Köln – Wo ist Kim? Das fragen sich Passanten, die mit knurrendem Magen am Dom in die Gasse „Unter Goldschmied“ abbiegen, um hier für kleines Geld ihren Heißhunger auf deftige China-Küche zu stillen.

Dann stehen sie da vor dem Laden, der im Schatten der Tiefgarage immer heruntergekommen, aber immer lebendig aussah, und blicken auf eine tote, verrammelte Ecke.

Enttäuschung und Sehnsucht kommt auf, der Appetit vergeht kurz – und man fragt sich noch einmal: Wo ist Kim?

Kim hatte viele Stammkunden

Viele Kölnerinnen und Kölner sind mit Kim aufgewachsen, ganze, ja satte 24 Jahre lang fütterte sie Hundertausende durch.

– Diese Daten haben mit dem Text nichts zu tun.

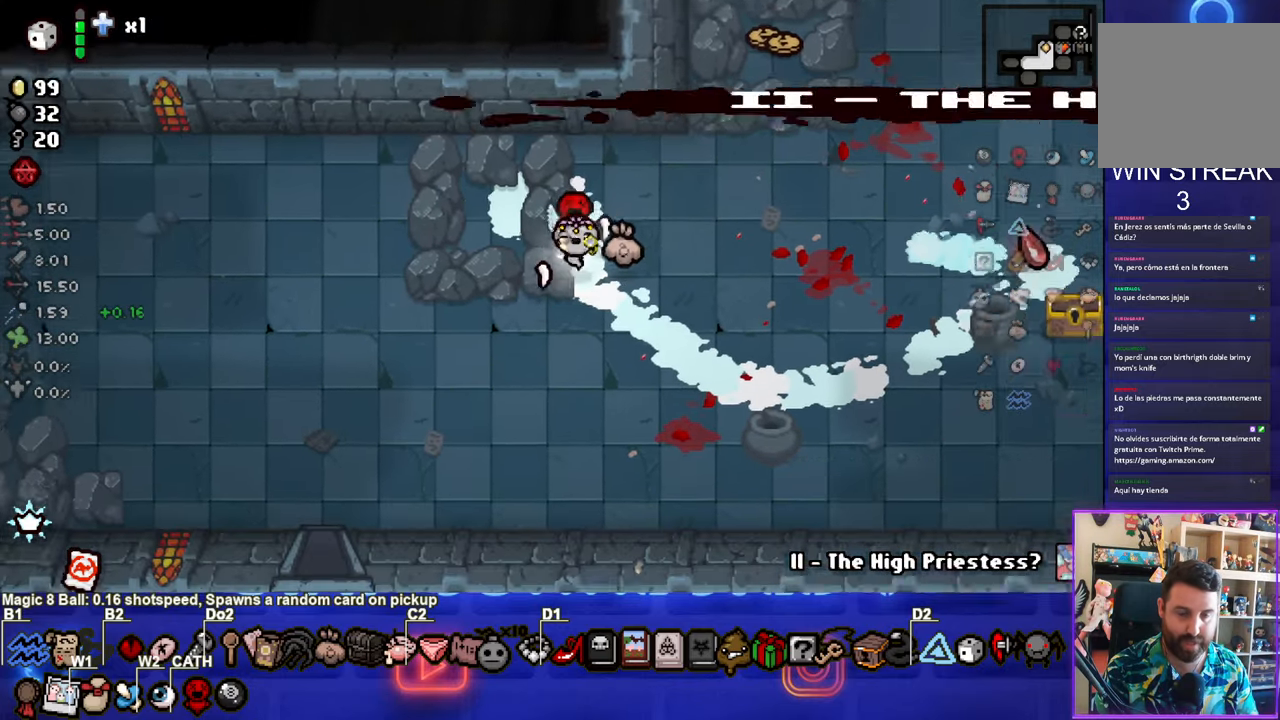
{"buttons": [], "left_stick": "down-left", "events": []}
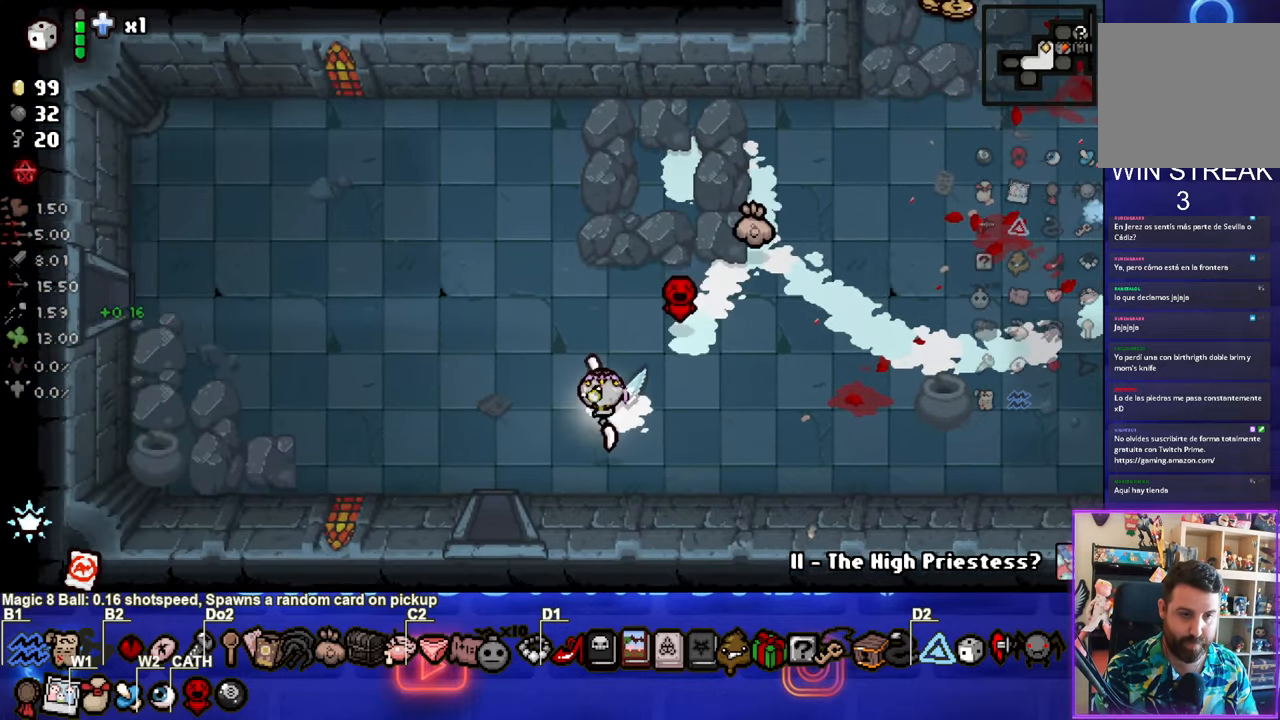
{"buttons": [], "left_stick": "center", "events": [[250, "left_stick", "down"], [450, "left_stick", "center"]]}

Ein Großteil der Kundschaft kam vom WDR, den Büros rund um Dom und Rathaus oder von den nie endenden Baustellen in der Altstadt.

Viele andere fuhren mittags extra einen Schlenker in die City, um sich hier Bratreis mit Gemüse oder die berühmte Nummer 59, Nudeln mit Hühnerfleisch reinzuschaufeln.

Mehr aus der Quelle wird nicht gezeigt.